5. Created In Darkness By Troubled Americans: The Best of
McSweeney’s Humor Category
, edited by Dave Eggers, Kevin Shay,
Lee Epstein, John Warner and Suzanne Kleid (Knopf). This collection of short
comic pieces from McSweeney’s magazine and Web site features such lists
as “The Ten Worst Films of All Time, as Reviewed By Ezra Pound Over Italian
Radio” and “Actual Academic Journals Which Could Be Broadway Shows
If They Had Exclamation Points Added!” and concludes with “Alternate
Titles Proposed for This Book.” The book’s final section, “Lists,”
is a 31-page compilation of names, terms, trends, phrases and observations both
ridiculous and inspired.

4. The Disinformation® Book of Lists, by Russ
Kick (The Disinformation® Company, Ltd). No list of list-obsessed books
would be complete without at least one book inspired by list-making’s Old Testament,
David Wallechinsky, Amy Wallace and Irving Wallace’s 1977 The Book of Lists.
This compendium of “subversive facts and hidden information in rapid-fire
format” delves into intoxication, religion, magic, sex, malign corporations,
the names given to U.S. nuclear tests, the last meals of executed prisoners,
and the people and bands who are the subjects of FBI files.

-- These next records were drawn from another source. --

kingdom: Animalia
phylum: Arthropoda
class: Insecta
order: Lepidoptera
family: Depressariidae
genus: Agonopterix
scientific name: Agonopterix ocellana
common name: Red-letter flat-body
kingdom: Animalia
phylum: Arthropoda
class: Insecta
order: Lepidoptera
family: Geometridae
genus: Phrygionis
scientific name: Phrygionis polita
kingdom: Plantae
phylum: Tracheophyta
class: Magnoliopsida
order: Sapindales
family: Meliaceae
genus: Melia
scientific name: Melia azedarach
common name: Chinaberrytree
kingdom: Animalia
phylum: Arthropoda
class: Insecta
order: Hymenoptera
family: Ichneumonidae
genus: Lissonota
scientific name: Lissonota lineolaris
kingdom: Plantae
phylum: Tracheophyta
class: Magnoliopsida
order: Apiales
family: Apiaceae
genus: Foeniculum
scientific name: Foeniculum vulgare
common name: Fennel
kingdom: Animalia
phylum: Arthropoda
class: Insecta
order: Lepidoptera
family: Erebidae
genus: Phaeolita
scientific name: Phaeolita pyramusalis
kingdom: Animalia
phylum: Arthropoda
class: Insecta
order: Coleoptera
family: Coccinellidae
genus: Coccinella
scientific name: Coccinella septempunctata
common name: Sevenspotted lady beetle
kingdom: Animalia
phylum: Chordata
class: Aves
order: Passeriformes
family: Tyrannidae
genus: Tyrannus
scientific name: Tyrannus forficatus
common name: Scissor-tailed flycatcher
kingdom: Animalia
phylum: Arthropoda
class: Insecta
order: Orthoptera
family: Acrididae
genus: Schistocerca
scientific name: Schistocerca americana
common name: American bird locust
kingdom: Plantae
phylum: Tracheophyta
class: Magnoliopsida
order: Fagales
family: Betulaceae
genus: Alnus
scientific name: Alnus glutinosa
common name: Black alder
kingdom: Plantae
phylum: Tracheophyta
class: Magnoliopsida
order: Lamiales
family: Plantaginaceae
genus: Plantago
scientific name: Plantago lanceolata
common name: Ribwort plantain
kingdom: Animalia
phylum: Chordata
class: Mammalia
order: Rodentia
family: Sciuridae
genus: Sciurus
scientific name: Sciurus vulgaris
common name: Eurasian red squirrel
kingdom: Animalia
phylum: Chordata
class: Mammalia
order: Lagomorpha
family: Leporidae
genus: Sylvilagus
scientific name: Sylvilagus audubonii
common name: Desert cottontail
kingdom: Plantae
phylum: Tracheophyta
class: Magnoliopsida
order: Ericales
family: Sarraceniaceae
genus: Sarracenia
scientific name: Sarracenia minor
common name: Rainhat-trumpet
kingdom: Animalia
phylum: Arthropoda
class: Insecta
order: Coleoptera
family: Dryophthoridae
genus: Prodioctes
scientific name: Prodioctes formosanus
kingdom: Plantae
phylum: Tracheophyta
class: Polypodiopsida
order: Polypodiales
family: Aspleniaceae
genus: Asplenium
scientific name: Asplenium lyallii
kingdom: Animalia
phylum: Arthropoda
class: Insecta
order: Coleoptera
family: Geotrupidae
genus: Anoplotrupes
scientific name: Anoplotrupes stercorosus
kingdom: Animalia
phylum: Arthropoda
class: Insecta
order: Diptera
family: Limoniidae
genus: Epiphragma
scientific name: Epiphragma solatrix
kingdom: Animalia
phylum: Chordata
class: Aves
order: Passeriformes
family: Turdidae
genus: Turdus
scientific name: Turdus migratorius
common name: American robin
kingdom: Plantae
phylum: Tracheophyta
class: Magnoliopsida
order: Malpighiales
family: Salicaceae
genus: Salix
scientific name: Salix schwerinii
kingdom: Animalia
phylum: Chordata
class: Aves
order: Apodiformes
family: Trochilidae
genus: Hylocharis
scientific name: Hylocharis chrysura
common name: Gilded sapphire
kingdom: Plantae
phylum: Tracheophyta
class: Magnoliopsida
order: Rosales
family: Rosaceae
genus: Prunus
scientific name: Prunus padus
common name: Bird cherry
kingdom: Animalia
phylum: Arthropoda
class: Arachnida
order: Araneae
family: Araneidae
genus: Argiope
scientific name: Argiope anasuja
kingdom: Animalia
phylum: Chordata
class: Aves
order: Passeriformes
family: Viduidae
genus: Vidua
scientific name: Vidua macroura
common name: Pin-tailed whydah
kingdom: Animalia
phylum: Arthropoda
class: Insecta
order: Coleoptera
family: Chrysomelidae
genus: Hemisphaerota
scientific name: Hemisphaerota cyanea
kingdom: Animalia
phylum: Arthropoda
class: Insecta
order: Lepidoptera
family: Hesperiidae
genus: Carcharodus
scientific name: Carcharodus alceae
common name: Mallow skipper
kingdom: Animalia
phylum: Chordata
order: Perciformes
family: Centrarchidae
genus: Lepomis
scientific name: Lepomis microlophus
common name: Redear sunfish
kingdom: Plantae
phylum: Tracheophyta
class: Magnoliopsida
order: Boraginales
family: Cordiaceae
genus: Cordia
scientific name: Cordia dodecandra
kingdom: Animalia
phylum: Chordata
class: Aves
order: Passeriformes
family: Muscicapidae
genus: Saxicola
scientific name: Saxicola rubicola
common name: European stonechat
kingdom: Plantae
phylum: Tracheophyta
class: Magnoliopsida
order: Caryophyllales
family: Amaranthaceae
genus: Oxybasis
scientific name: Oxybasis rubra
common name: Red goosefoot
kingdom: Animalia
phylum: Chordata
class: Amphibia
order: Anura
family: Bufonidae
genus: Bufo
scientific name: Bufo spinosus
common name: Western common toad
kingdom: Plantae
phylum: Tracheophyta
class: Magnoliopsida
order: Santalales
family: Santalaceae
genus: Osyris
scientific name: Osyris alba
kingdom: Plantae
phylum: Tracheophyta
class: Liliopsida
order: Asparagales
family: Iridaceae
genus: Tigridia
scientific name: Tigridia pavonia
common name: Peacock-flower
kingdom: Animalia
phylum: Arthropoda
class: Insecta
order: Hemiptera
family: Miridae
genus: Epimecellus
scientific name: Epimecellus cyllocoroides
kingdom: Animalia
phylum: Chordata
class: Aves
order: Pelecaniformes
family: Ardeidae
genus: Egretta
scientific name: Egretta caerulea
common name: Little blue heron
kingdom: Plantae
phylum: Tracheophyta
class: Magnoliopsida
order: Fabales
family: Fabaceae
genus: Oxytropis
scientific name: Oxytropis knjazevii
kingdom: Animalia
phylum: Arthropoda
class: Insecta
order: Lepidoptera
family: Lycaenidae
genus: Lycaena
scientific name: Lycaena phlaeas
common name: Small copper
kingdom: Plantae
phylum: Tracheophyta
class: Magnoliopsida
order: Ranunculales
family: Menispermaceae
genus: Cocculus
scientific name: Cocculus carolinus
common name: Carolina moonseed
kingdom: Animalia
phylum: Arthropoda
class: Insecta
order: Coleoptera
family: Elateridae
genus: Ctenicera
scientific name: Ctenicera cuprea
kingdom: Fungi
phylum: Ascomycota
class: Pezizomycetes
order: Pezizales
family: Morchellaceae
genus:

3. The Preservationist, by David Maine (St.
Martin’s Press). Drawing on one of the oldest and greatest list-driven tales
of all time, Maine’s debut novel about the man known here as “Noe”
is an irreverent and inventive addition to contemporary Noah’s Ark accounts.
From Noe’s pre-deluge mental list, which begins with “1. Need wood,”
to a list of a day “simplified to its most basic elements” made in
the midst of the 40-day delirium, the lists here encapsulate Maine’s vision
of a man and his family struggling to collect their own thoughts even as they
collect all the animals of the world.

2. Fears of Your Life, by Michael Bernard
Loggins (Manic D Press). Handwritten and illustrated by Loggins, an artist at
a San Francisco center for artists with developmental disabilities, these candid
and imaginative lists detail the fears that nag at us every day and those that
threaten to overwhelm us. Divided into two categories, “Things that you
are very fearful of” and “What fears can do to you,” the book’s
ongoing phobic inventory summons up images and moments that encourage us to
exorcise our dread with laughter.

1. The List: The Uses and Pleasures of Cataloguing,
by Robert E. Belknap (Yale University Press). The list-obsessed book
of the year embraces both the philosophical and rhetorical indulgences of the
list. “Lists are adaptable containers that hold information selected from
the mind-deep pool of possibility,” writes Belknap in his scholarly and
immensely readable exploration of the form. Examining the features and functions
of lists in literary works like Emerson’s Nature, Whitman’s Song of
Myself
, Thoreau’s Walden and Melville’s Moby-Dick, the author
plumbs the ecstatic accumulations and poetic incantations, the contents and
constructions of list-making. Belknap expands the study of the list so that
we more fully appreciate what goes into one and what might be taken from it,
or as he puts it in his preface, “Lists are personal constructs that invite
different interpretations from different readers.”